Разговор с Баратаевым мог происходить летом – осенью 1826 года. Весь этот год правительство царя Николая I тщательно отслеживало все связи декабристов-бунтовщиков в среде русского столичного и провинциального дворянства, в особенности и прежде всего – в среде масонской. Трудным был этот год для Баратаева, но все же ему удалось выкрутиться из неприятной истории.

Похоже, что Гончаров сгустил краски, изображая атмосферу всеобщего страха в масонской среде. Баратаев теперь уже никого и ничего не боялся. Разговор с Мотовиловым показал, что он тут же начал вербовать новых членов в масонские ложи. Полной безнаказанностью объясняется его неприкрытая злоба к Мотовилову, его страшные проклятия и обещания. Нужно сказать, что он сдержал свое слово. Молодому выпускнику университета не по силам оказалось тягаться со сплоченным в Симбирске тайным обществом, в которое входили, как правило, все видные провинциальные деятели и главные губернские чины. Уверенность князя Баратаева, что Мотовилову за свой отказ вступить в члены масонской ложи ни в чем не будет успеха, вскоре подтвердилась. Уже в 1829 году Баратаев призвал его к себе и объявил:

– Этой должности вам не видать как своих ушей. И не только вы этой должности не получите, но не попадете ни на какую другую государственную должность, ибо и Мусин-Пушкин89, и министр князь Ливен90 – подчиненные мне масоны. Мое приказание – им закон!

Вступление Мотовилова в должность по службе отдалилось благодаря проискам Баратаева и его союзников на долгих 14 лет. Совсем иначе, как видим, складывалась в Симбирске чиновничья карьера Гончарова.

В разговоре с Мотовиловым князь не хвастал: он действительно был весьма могущественен. Его стараниями в 1817 году в Москве была открыта ложа «Александра к тройственному спасению», а в том же году в Симбирске – ложа «Ключ к добродетели». Князь являлся членом привилегированной петербургской ложи «Соединенных друзей», в которую входил и симбирский губернатор А.М. Загряжский, наместным мастером российского отделения этой ложи, входил в Капитул «Феникс» (тайный и высший орган управления масонства в России), был почетным членом многих лож.

Пользуясь большим уважением, он привлек в ложу «Ключ к добродетели» многих представителей симбирского общества. Эта ложа состояла из 39-ти действительных и 21-го почетного члена. Среди «братьев» ложи значились генерал П,Н. Ивашев, крестный отец писателя Ивана Александровича Гончарова Н.Н. Трегубов, Н.А, Трегубов, сенатор и бывший симбирский губернатор Н.П. Дубенской, Г,В, Бестужев, П.П. Бабкин, М.Ф. Филатов, А.А. Столыпин, Н.И. Татаринов, И.С. Кротков, П.П, Тургенев, графы А,В. и Я,В. Толстые, А.П. и П.А. Соковнины, И.С, и С,В, Аржевитиновы, Ф.М. Башмаков, И,И. Завалишин, Н.И, и С.И. Тургеневы и др, В эту ложу, весьма влиятельную, поступали не только из уездов Симбирской губернии, но и из соседних губерний. Так ценили «жаждущие славы мира сего» близость к Баратаеву. Собрания ложи проходили в гроте, устроенном в саду его имения. Члены ложи собирались в гроте и после запрещения масонства специальным манифестом Александра I в 1822 году,

В том же году в Симбирскую губернию – сначала в Сенгилей, а затем в Симбирск – был выслан известный мистик и масон, вице-президент Академии художеств, издатель «Сионского вестника» А.Ф. Лабзин. Сам выбрав место ссылки, он пожелал удалиться в Симбирскую губернию, где проживало много его знакомых и единомышленников. Симбирские масоны с нетерпением ждали приезда известного русского мистика Александра Федоровича Лабзина, которого они почитали как «мученика за идею». Начальник удельной конторы А.А. Крылов помог Лабзину в найме дома госпожи Назарьевой. Умер А.Ф. Лабзин в Симбирске в январе 1825 года и был похоронен на кладбище мужского Покровского монастыря, где хоронили наиболее почетных граждан города.

• Предоставленные данные:
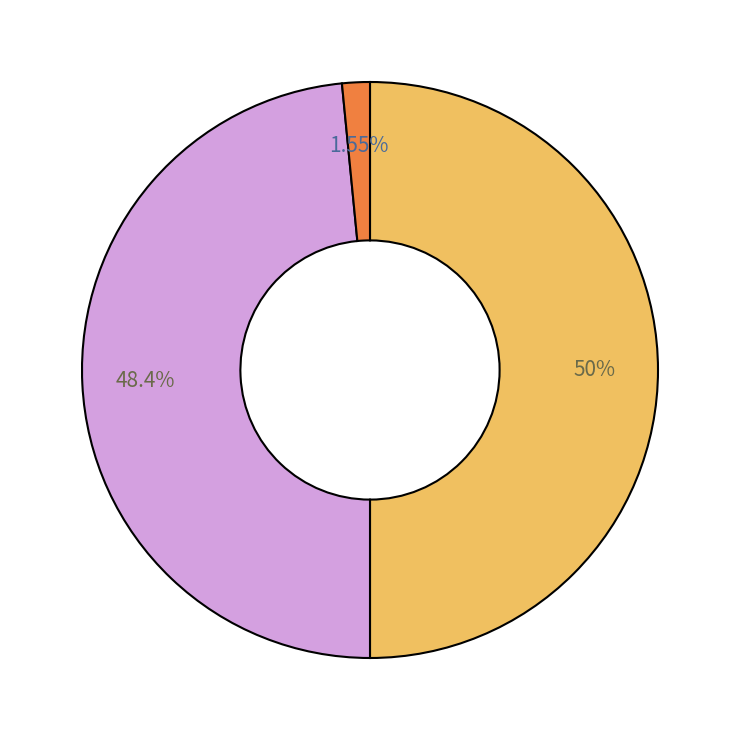

How many slices are in this pie chart?

3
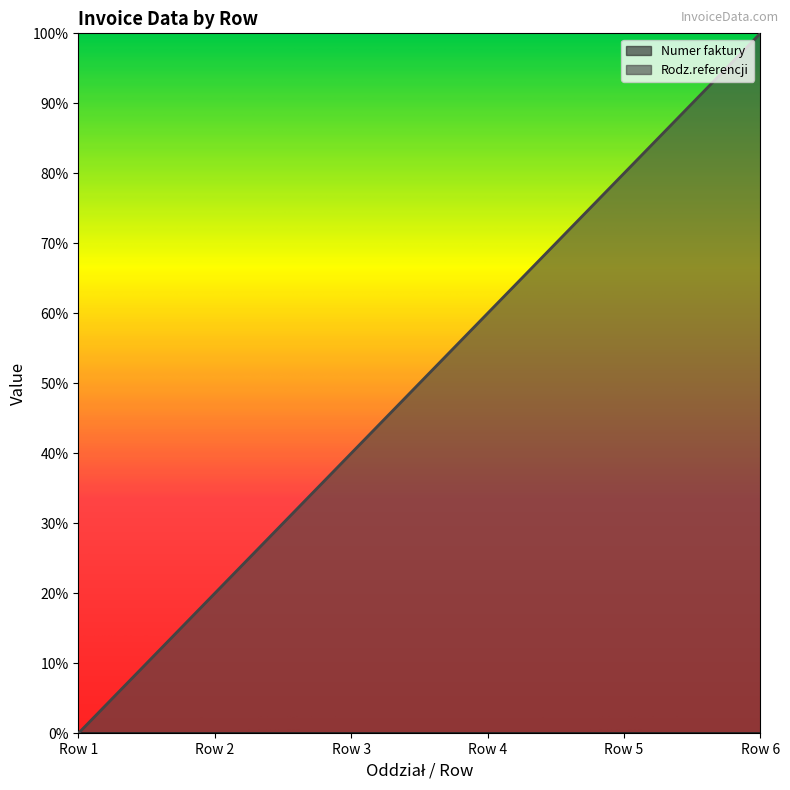

The value at Row 1 is 0.0. True or false?

True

• Что сделать:
(a) В каком году, согласно тексту о симбирских масонах, масонство было запрещено специальным манифестом Александра I?
(b) Перепишите без изменений отрывок из текста о симбирских масонах, начиная со слов «Разговор с Баратаевым» и заканчивая словами «из неприятной истории.» включительно.
Перечень никак не связан с текстом о симбирских масонах.

• Ответы на задания:
(a) В 1822 году.

(b)
Разговор с Баратаевым мог происходить летом – осенью 1826 года. Весь этот год правительство царя Николая I тщательно отслеживало все связи декабристов-бунтовщиков в среде русского столичного и провинциального дворянства, в особенности и прежде всего – в среде масонской. Трудным был этот год для Баратаева, но все же ему удалось выкрутиться из неприятной истории.